Heading to the theatre to see “Ferris Bueller’s Day Off” would seem to be the textbook definition of redundant. After all, why leave the house and spend $12.50 a ticket to see a movie that has aired on television on a seemingly daily basis for the past three decades and has been packaged and repackaged into at least half a dozen editions aimed at the home video market?
But few movies from the 1980s are more deserving of the big screen treatment than “Ferris Bueller’s Day Off,” which returned to theaters for two nights last month in honor of the 30th anniversary of its release (tomorrow’s the big day).
The movie’s ubiquity means there aren’t any previously missed nuances and deeper meanings to be gleaned from another viewing. About the only easter egg to be found last month was the package of Tums on Ed Rooney’s otherwise pristine desk—a sign he wasn’t nearly as cool and composed as he liked to fancy himself.
And here in the age of cell phones and social media, the bounds of believability over the movie’s premise and Ferris’ successful navigation of his day-long walk along the tightrope—already stretched for those of us who grew up with more attentive and suspicious parents than Tom and Katie Bueller—are completely snapped.
But it’s a testament to John Hughes—for whom this was his teen movie masterpiece—that we can still enjoy the movie in a vacuum. We’re nodding along in knowing fashion as we see Ferris feign a cough by using a keyboard synced to sounds saved on a 5 1/4-inch floppy disk. We can conceive of a teenager angry he got a computer instead of a car, and not both.
Viewing the film in its original environment, so to speak, does not diminish the delight we take in watching Ferris vanquish the clueless adults in his way. The snappy one-liners, distributed amongst core and secondary characters alike with impressive generosity by Hughes, are still as fresh and funny as they were three decades ago.
Hughes always had a gift for developing casts in which everyone in the audience could find a kindred spirit. But there’s a little bit of everyone in Ferris, his best friend Cameron, his girlfriend Sloane and his sister Jeanie.

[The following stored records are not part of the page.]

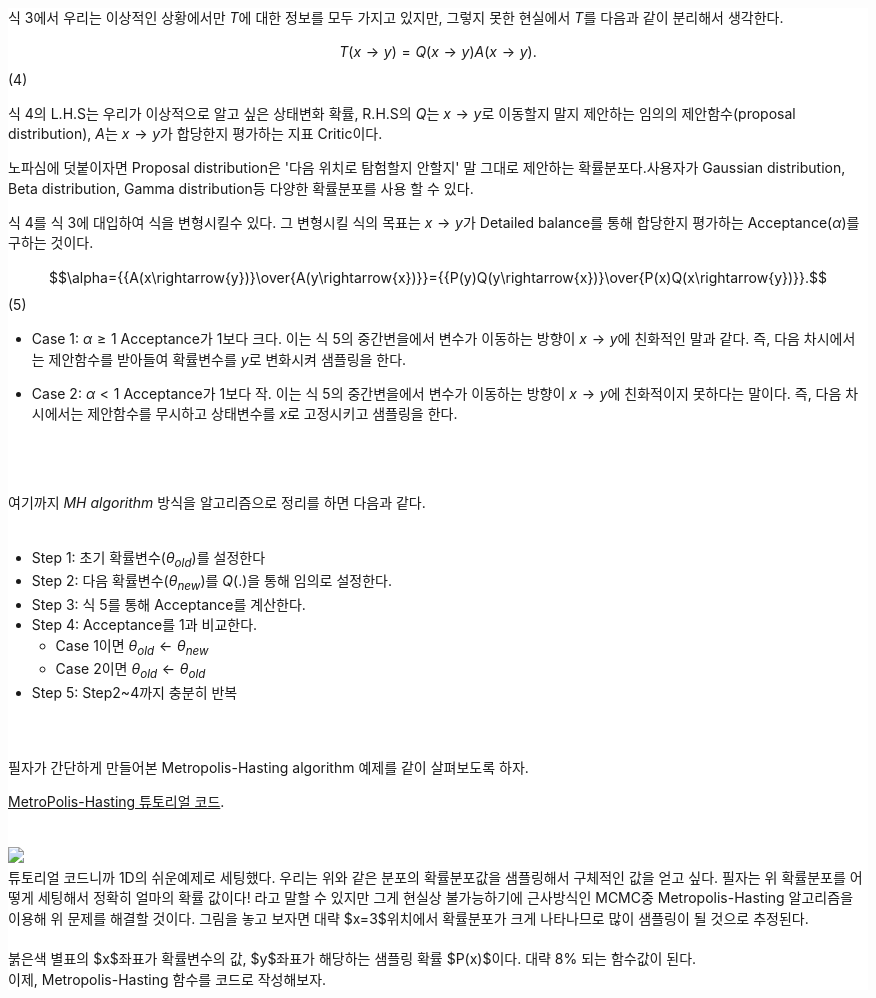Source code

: 식 3에서 우리는 이상적인 상황에서만 $T$에 대한 정보를 모두 가지고 있지만, 그렇지 못한 현실에서 $T$를 다음과 같이 분리해서 생각한다.

 $$T(x\rightarrow{y}) = Q(x\rightarrow{y})A(x\rightarrow{y}).$$(4) 
 
식 4의 L.H.S는 우리가 이상적으로 알고 싶은 상태변화 확률, R.H.S의 $Q$는 $x\rightarrow{y}$로 이동할지 말지 제안하는 임의의 제안함수(proposal distribution), $A$는 $x\rightarrow{y}$가 합당한지 평가하는 지표 Critic이다.

노파심에 덧붙이자면 Proposal distribution은 '다음 위치로 탐험할지 안할지' 말 그대로 제안하는 확률분포다.사용자가 Gaussian distribution, Beta distribution, Gamma distribution등 다양한 확률분포를 사용 할 수 있다.

식 4를 식 3에 대입하여 식을 변형시킬수 있다. 그 변형시킬 식의 목표는 $x\rightarrow{y}$가 Detailed balance를 통해 합당한지 평가하는 Acceptance($\alpha$)를 구하는 것이다.

$$\alpha={{A(x\rightarrow{y})}\over{A(y\rightarrow{x})}}={{P(y)Q(y\rightarrow{x})}\over{P(x)Q(x\rightarrow{y})}}.$$(5)


* Case 1: $\alpha \geq 1$
Acceptance가 1보다 크다. 이는 식 5의 중간변을에서 변수가 이동하는 방향이 $x\rightarrow{y}$에 친화적인 말과 같다. 즉, 다음 차시에서는 제안함수를 받아들여 확률변수를 $y$로 변화시켜 샘플링을 한다.

* Case 2: $\alpha \lt 1$
Acceptance가 1보다 작. 이는 식 5의 중간변을에서 변수가 이동하는 방향이 $x\rightarrow{y}$에 친화적이지 못하다는 말이다. 즉, 다음 차시에서는 제안함수를 무시하고 상태변수를 $x$로 고정시키고 샘플링을 한다.
<br/>
<br/>

여기까지 *MH algorithm* 방식을 알고리즘으로 정리를 하면 다음과 같다.
<br/>
<br/>

* Step 1: 초기 확률변수($\theta_{old}$)를 설정한다
* Step 2: 다음 확률변수($\theta_{new}$)를 $Q(.)$을 통해 임의로 설정한다.
* Step 3: 식 5를 통해 Acceptance를 계산한다.
* Step 4: Acceptance를 1과 비교한다.
     * Case 1이면 $\theta_{old} \leftarrow \theta_{new}$
     * Case 2이면 $\theta_{old} \leftarrow \theta_{old}$
* Step 5: Step2~4까지 충분히 반복

<br/> 
<br/> 
필자가 간단하게 만들어본 Metropolis-Hasting algorithm 예제를 같이 살펴보도록 하자.
<br/> 

[MetroPolis-Hasting 튜토리얼 코드](https://github.com/complexhhs/ML_basic_concept/blob/main/MCMC_Metropolis-Hasting.ipynb).

<br/> 
<img src="https://user-images.githubusercontent.com/40904225/137219477-41dbc0bf-cb41-4246-a252-1ea7e2535ec1.png",width=500,height=500>
<br/>
튜토리얼 코드니까 1D의 쉬운예제로 세팅했다. 우리는 위와 같은 분포의 확률분포값을 샘플링해서 구체적인 값을 얻고 싶다. 필자는 위 확률분포를 어떻게 세팅해서 정확히 얼마의 확률 값이다! 라고 말할 수 있지만 그게 현실상 불가능하기에 근사방식인 MCMC중 Metropolis-Hasting 알고리즘을 이용해 위 문제를 해결할 것이다. 그림을 놓고 보자면 대략 $x=3$위치에서 확률분포가 크게 나타나므로 많이 샘플링이 될 것으로 추정된다. 
<br/> 
<br/>
붉은색 별표의 $x$좌표가 확률변수의 값, $y$좌표가 해당하는 샘플링 확률 $P(x)$이다. 대략 8% 되는 함수값이 된다.
<br/>
이제, Metropolis-Hasting 함수를 코드로 작성해보자.
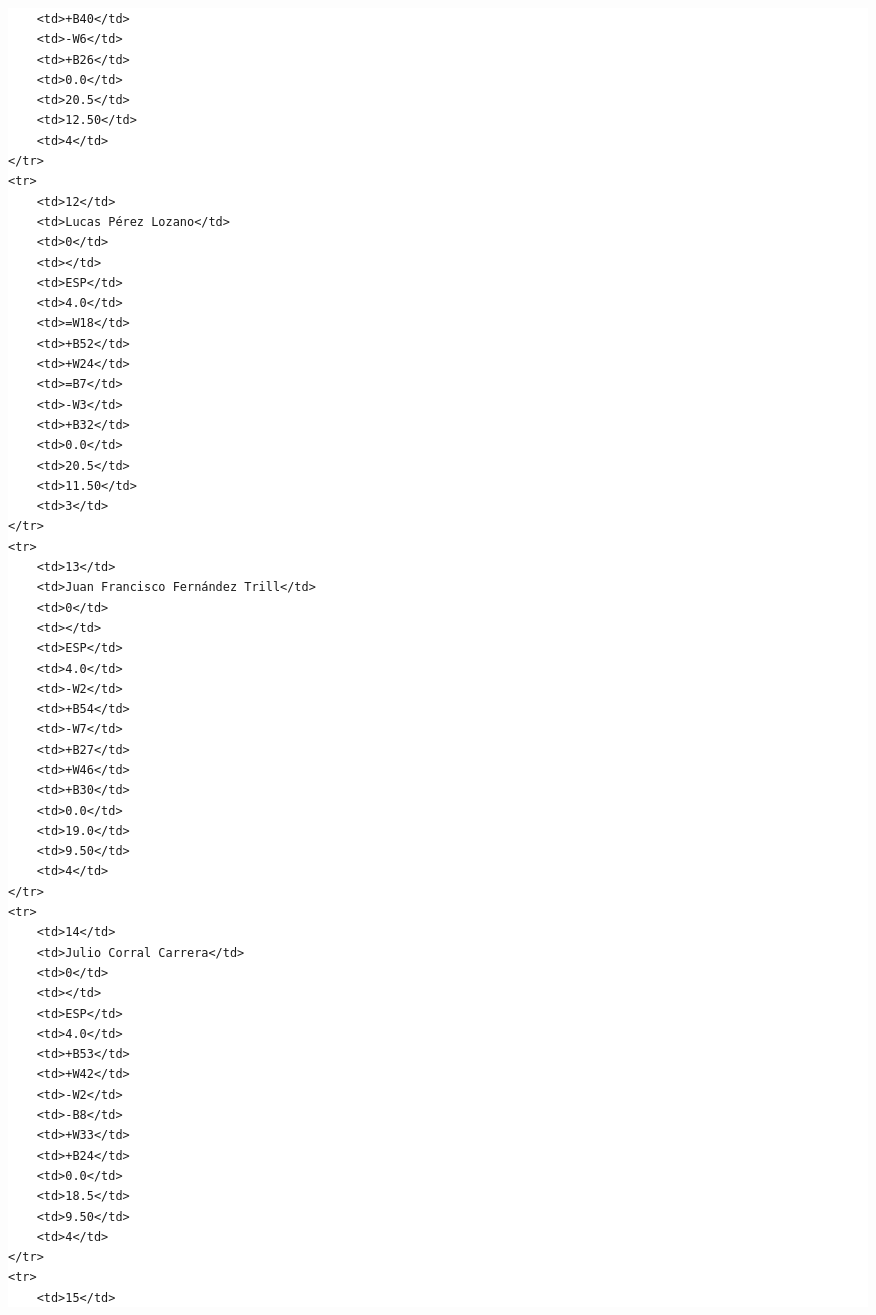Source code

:         <td>+B40</td>
        <td>-W6</td>
        <td>+B26</td>
        <td>0.0</td>
        <td>20.5</td>
        <td>12.50</td>
        <td>4</td>
    </tr>
    <tr>
        <td>12</td>
        <td>Lucas Pérez Lozano</td>
        <td>0</td>
        <td></td>
        <td>ESP</td>
        <td>4.0</td>
        <td>=W18</td>
        <td>+B52</td>
        <td>+W24</td>
        <td>=B7</td>
        <td>-W3</td>
        <td>+B32</td>
        <td>0.0</td>
        <td>20.5</td>
        <td>11.50</td>
        <td>3</td>
    </tr>
    <tr>
        <td>13</td>
        <td>Juan Francisco Fernández Trill</td>
        <td>0</td>
        <td></td>
        <td>ESP</td>
        <td>4.0</td>
        <td>-W2</td>
        <td>+B54</td>
        <td>-W7</td>
        <td>+B27</td>
        <td>+W46</td>
        <td>+B30</td>
        <td>0.0</td>
        <td>19.0</td>
        <td>9.50</td>
        <td>4</td>
    </tr>
    <tr>
        <td>14</td>
        <td>Julio Corral Carrera</td>
        <td>0</td>
        <td></td>
        <td>ESP</td>
        <td>4.0</td>
        <td>+B53</td>
        <td>+W42</td>
        <td>-W2</td>
        <td>-B8</td>
        <td>+W33</td>
        <td>+B24</td>
        <td>0.0</td>
        <td>18.5</td>
        <td>9.50</td>
        <td>4</td>
    </tr>
    <tr>
        <td>15</td>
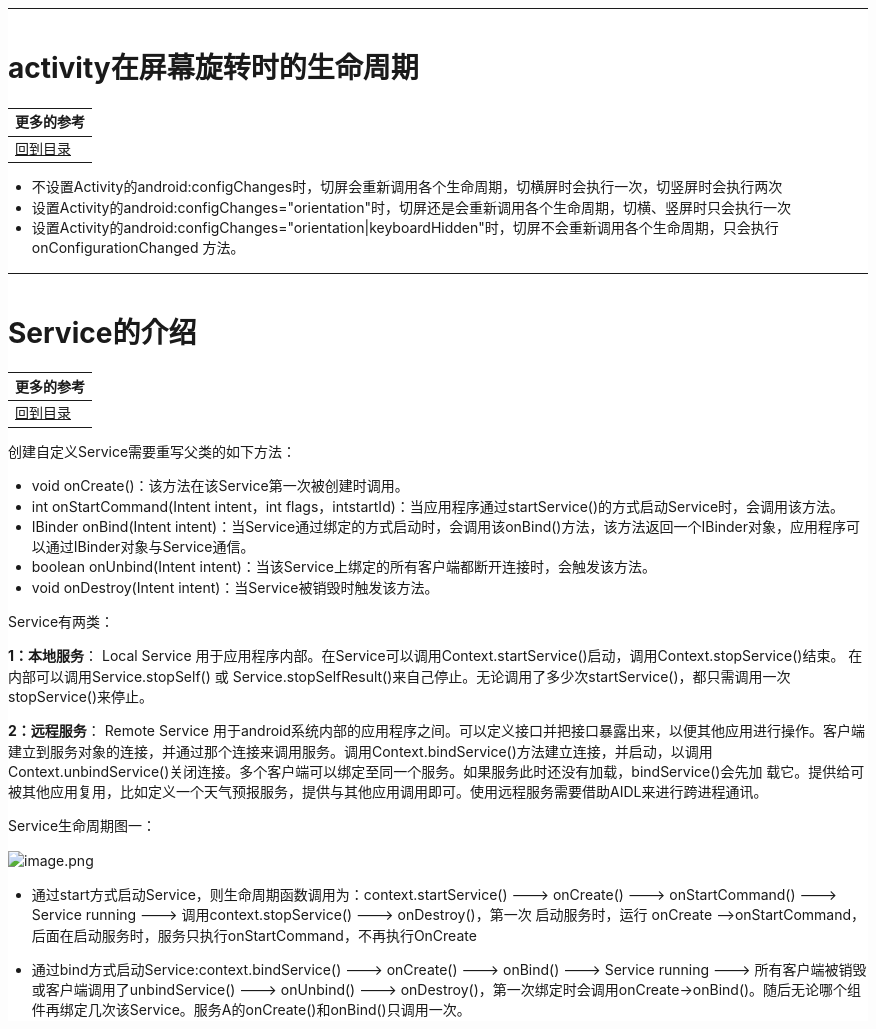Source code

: 


***

<h1 id="activity在屏幕旋转时的生命周期">
activity在屏幕旋转时的生命周期
</h1>

|   更多的参考 |
|:------------|
|[回到目录](#目录)|

- 不设置Activity的android:configChanges时，切屏会重新调用各个生命周期，切横屏时会执行一次，切竖屏时会执行两次
- 设置Activity的android:configChanges="orientation"时，切屏还是会重新调用各个生命周期，切横、竖屏时只会执行一次
- 设置Activity的android:configChanges="orientation|keyboardHidden"时，切屏不会重新调用各个生命周期，只会执行 onConfigurationChanged 方法。

***

<h1 id="Service的介绍">
Service的介绍
</h1>

|   更多的参考 |
|:------------|
|[回到目录](#目录)|

创建自定义Service需要重写父类的如下方法：

* void onCreate()：该方法在该Service第一次被创建时调用。
* int onStartCommand(Intent intent，int flags，intstartId)：当应用程序通过startService()的方式启动Service时，会调用该方法。
* IBinder onBind(Intent intent)：当Service通过绑定的方式启动时，会调用该onBind()方法，该方法返回一个IBinder对象，应用程序可以通过IBinder对象与Service通信。
* boolean onUnbind(Intent intent)：当该Service上绑定的所有客户端都断开连接时，会触发该方法。
* void onDestroy(Intent intent)：当Service被销毁时触发该方法。

Service有两类：

**1：本地服务**： Local Service 用于应用程序内部。在Service可以调用Context.startService()启动，调用Context.stopService()结束。 在内部可以调用Service.stopSelf() 或 Service.stopSelfResult()来自己停止。无论调用了多少次startService()，都只需调用一次 stopService()来停止。

**2：远程服务**： Remote Service 用于android系统内部的应用程序之间。可以定义接口并把接口暴露出来，以便其他应用进行操作。客户端建立到服务对象的连接，并通过那个连接来调用服务。调用Context.bindService()方法建立连接，并启动，以调用 Context.unbindService()关闭连接。多个客户端可以绑定至同一个服务。如果服务此时还没有加载，bindService()会先加 载它。提供给可被其他应用复用，比如定义一个天气预报服务，提供与其他应用调用即可。使用远程服务需要借助AIDL来进行跨进程通讯。

Service生命周期图一：

![image.png](http://upload-images.jianshu.io/upload_images/4143664-d3b2d957285081da.png?imageMogr2/auto-orient/strip%7CimageView2/2/w/1240)

- 通过start方式启动Service，则生命周期函数调用为：context.startService()   ---> onCreate() ---> onStartCommand() ---> Service running  --->  调用context.stopService()   ---> onDestroy()，第一次 启动服务时，运行 onCreate -->onStartCommand，后面在启动服务时，服务只执行onStartCommand，不再执行OnCreate

- 通过bind方式启动Service:context.bindService()  --->  onCreate()  --->  onBind()  --->  Service running  ---> 所有客户端被销毁或客户端调用了unbindService()  --->  onUnbind()   --->  onDestroy()，第一次绑定时会调用onCreate->onBind()。随后无论哪个组件再绑定几次该Service。服务A的onCreate()和onBind()只调用一次。

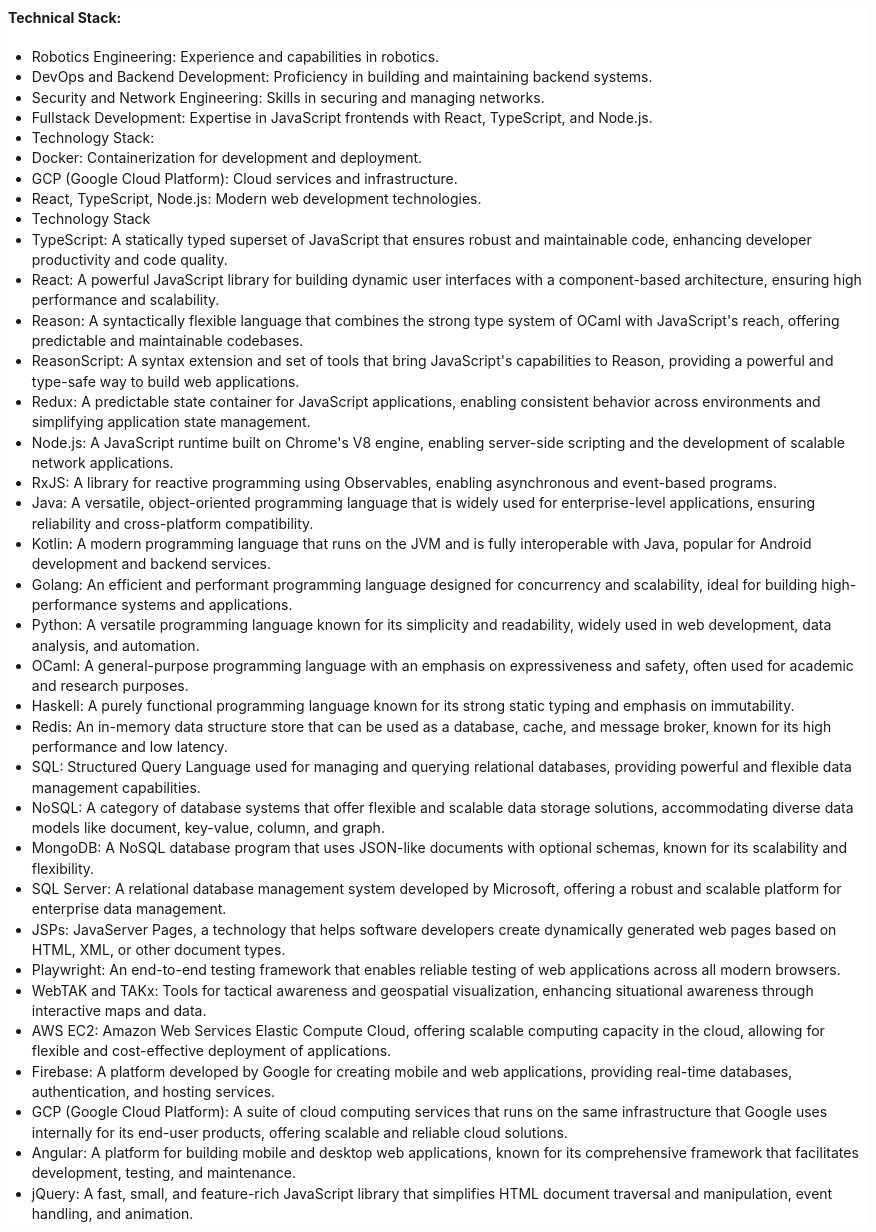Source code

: #### Technical Stack:

- Robotics Engineering: Experience and capabilities in robotics.
- DevOps and Backend Development: Proficiency in building and maintaining backend systems.
- Security and Network Engineering: Skills in securing and managing networks.
- Fullstack Development: Expertise in JavaScript frontends with React, TypeScript, and Node.js.
- Technology Stack:
- Docker: Containerization for development and deployment.
- GCP (Google Cloud Platform): Cloud services and infrastructure.
- React, TypeScript, Node.js: Modern web development technologies.
- Technology Stack
- TypeScript: A statically typed superset of JavaScript that ensures robust and maintainable code, enhancing developer productivity and code quality.
- React: A powerful JavaScript library for building dynamic user interfaces with a component-based architecture, ensuring high performance and scalability.
- Reason: A syntactically flexible language that combines the strong type system of OCaml with JavaScript's reach, offering predictable and maintainable codebases.
- ReasonScript: A syntax extension and set of tools that bring JavaScript's capabilities to Reason, providing a powerful and type-safe way to build web applications.
- Redux: A predictable state container for JavaScript applications, enabling consistent behavior across environments and simplifying application state management.
- Node.js: A JavaScript runtime built on Chrome's V8 engine, enabling server-side scripting and the development of scalable network applications.
- RxJS: A library for reactive programming using Observables, enabling asynchronous and event-based programs.
- Java: A versatile, object-oriented programming language that is widely used for enterprise-level applications, ensuring reliability and cross-platform compatibility.
- Kotlin: A modern programming language that runs on the JVM and is fully interoperable with Java, popular for Android development and backend services.
- Golang: An efficient and performant programming language designed for concurrency and scalability, ideal for building high-performance systems and applications.
- Python: A versatile programming language known for its simplicity and readability, widely used in web development, data analysis, and automation.
- OCaml: A general-purpose programming language with an emphasis on expressiveness and safety, often used for academic and research purposes.
- Haskell: A purely functional programming language known for its strong static typing and emphasis on immutability.
- Redis: An in-memory data structure store that can be used as a database, cache, and message broker, known for its high performance and low latency.
- SQL: Structured Query Language used for managing and querying relational databases, providing powerful and flexible data management capabilities.
- NoSQL: A category of database systems that offer flexible and scalable data storage solutions, accommodating diverse data models like document, key-value, column, and graph.
- MongoDB: A NoSQL database program that uses JSON-like documents with optional schemas, known for its scalability and flexibility.
- SQL Server: A relational database management system developed by Microsoft, offering a robust and scalable platform for enterprise data management.
- JSPs: JavaServer Pages, a technology that helps software developers create dynamically generated web pages based on HTML, XML, or other document types.
- Playwright: An end-to-end testing framework that enables reliable testing of web applications across all modern browsers.
- WebTAK and TAKx: Tools for tactical awareness and geospatial visualization, enhancing situational awareness through interactive maps and data.
- AWS EC2: Amazon Web Services Elastic Compute Cloud, offering scalable computing capacity in the cloud, allowing for flexible and cost-effective deployment of applications.
- Firebase: A platform developed by Google for creating mobile and web applications, providing real-time databases, authentication, and hosting services.
- GCP (Google Cloud Platform): A suite of cloud computing services that runs on the same infrastructure that Google uses internally for its end-user products, offering scalable and reliable cloud solutions.
- Angular: A platform for building mobile and desktop web applications, known for its comprehensive framework that facilitates development, testing, and maintenance.
- jQuery: A fast, small, and feature-rich JavaScript library that simplifies HTML document traversal and manipulation, event handling, and animation.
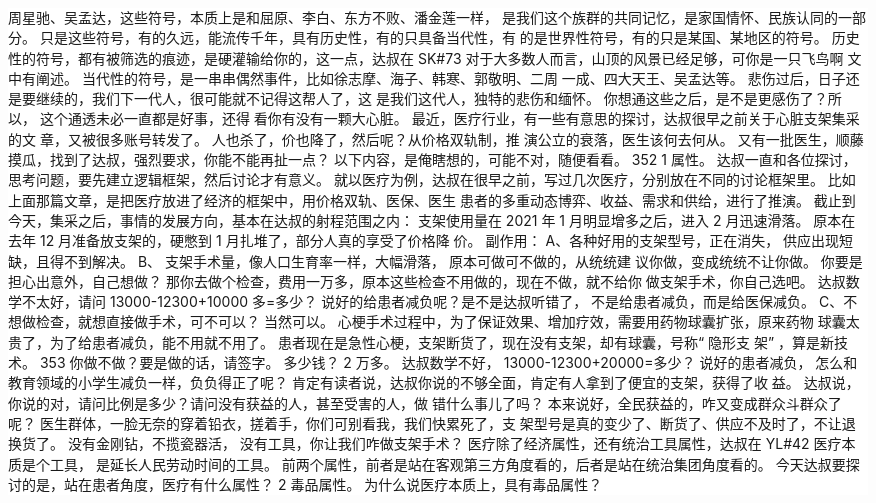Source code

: 周星驰、吴孟达，这些符号，本质上是和屈原、李白、东方不败、潘金莲一样，
是我们这个族群的共同记忆，是家国情怀、民族认同的一部分。
只是这些符号，有的久远，能流传千年，具有历史性，有的只具备当代性，有
的是世界性符号，有的只是某国、某地区的符号。
历史性的符号，都有被筛选的痕迹，是硬灌输给你的，这一点，达叔在 SK#73
对于大多数人而言，山顶的风景已经足够，可你是一只飞鸟啊 文中有阐述。
当代性的符号，是一串串偶然事件，比如徐志摩、海子、韩寒、郭敬明、二周
一成、四大天王、吴孟达等。
悲伤过后，日子还是要继续的，我们下一代人，很可能就不记得这帮人了，这
是我们这代人，独特的悲伤和缅怀。
你想通这些之后，是不是更感伤了？所以， 这个通透未必一直都是好事，还得
看你有没有一颗大心脏。
最近，医疗行业，有一些有意思的探讨，达叔很早之前关于心脏支架集采的文
章，又被很多账号转发了。 人也杀了，价也降了，然后呢？从价格双轨制，推
演公立的衰落，医生该何去何从。
又有一批医生，顺藤摸瓜，找到了达叔，强烈要求，你能不能再扯一点？
以下内容，是俺瞎想的，可能不对，随便看看。
352
1
属性。
达叔一直和各位探讨，思考问题，要先建立逻辑框架，然后讨论才有意义。
就以医疗为例，达叔在很早之前，写过几次医疗，分别放在不同的讨论框架里。
比如上面那篇文章，是把医疗放进了经济的框架中，用价格双轨、医保、医生
患者的多重动态博弈、收益、需求和供给，进行了推演。
截止到今天，集采之后，事情的发展方向，基本在达叔的射程范围之内：
支架使用量在 2021 年 1 月明显增多之后，进入 2 月迅速滑落。
原本在去年 12 月准备放支架的，硬憋到 1 月扎堆了，部分人真的享受了价格降
价。
副作用：
A、各种好用的支架型号，正在消失， 供应出现短缺，且得不到解决。
B、 支架手术量，像人口生育率一样，大幅滑落， 原本可做可不做的，从统统建
议你做，变成统统不让你做。
你要是担心出意外，自己想做？
那你去做个检查，费用一万多，原本这些检查不用做的，现在不做，就不给你
做支架手术，你自己选吧。
达叔数学不太好，请问 13000-12300+10000 多=多少？
说好的给患者减负呢？是不是达叔听错了， 不是给患者减负，而是给医保减负。
C、不想做检查，就想直接做手术，可不可以？
当然可以。
心梗手术过程中，为了保证效果、增加疗效，需要用药物球囊扩张，原来药物
球囊太贵了，为了给患者减负，能不用就不用了。
患者现在是急性心梗，支架断货了，现在没有支架，却有球囊，号称“ 隐形支
架” ，算是新技术。
353
你做不做？要是做的话，请签字。
多少钱？
2 万多。
达叔数学不好， 13000-12300+20000=多少？
说好的患者减负， 怎么和教育领域的小学生减负一样，负负得正了呢？
肯定有读者说，达叔你说的不够全面，肯定有人拿到了便宜的支架，获得了收
益。
达叔说，你说的对，请问比例是多少？请问没有获益的人，甚至受害的人，做
错什么事儿了吗？
本来说好，全民获益的，咋又变成群众斗群众了呢？
医生群体，一脸无奈的穿着铅衣，搓着手，你们可别看我，我们快累死了，支
架型号是真的变少了、断货了、供应不及时了，不让退换货了。
没有金刚钻，不揽瓷器活， 没有工具，你让我们咋做支架手术？
医疗除了经济属性，还有统治工具属性，达叔在 YL#42 医疗本质是个工具，
是延长人民劳动时间的工具。
前两个属性，前者是站在客观第三方角度看的，后者是站在统治集团角度看的。
今天达叔要探讨的是，站在患者角度，医疗有什么属性？
2
毒品属性。
为什么说医疗本质上，具有毒品属性？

We all wanted to be Ferris, yet we were probably a little closer to put-upon Cameron, or forgotten-about Jeanie, or literally along-for-the-ride Sloane. But Hughes made sure to allow each of the four main characters—and by extension, us—to enjoy at least one small victory.
There’s also fewer loose ends in “Ferris Bueller’s Day Off.” Whereas much of “Pretty In Pink” felt rushed and unexplained and the end alliances in “The Breakfast Club” seemed a little too convenient, there aren’t many question marks dangling at the end of “Ferris Bueller’s Day Off.” Other than, of course, what happened to Cameron when his Dad got home and saw his dream car turned into a pile of scrap metal.
Most of all, Hughes nailed the ethereal nature of a perfect day during the waning months of high school. While most of us didn’t play hooky in one of America’s biggest cities, we did have at least one of those spring days in which we realized, in real time, the magnitude of the memories we were making and the realization we could never replicate this with anyone else at any point in the future. Which is probably why we continue to enjoy reliving the one experienced by Ferris.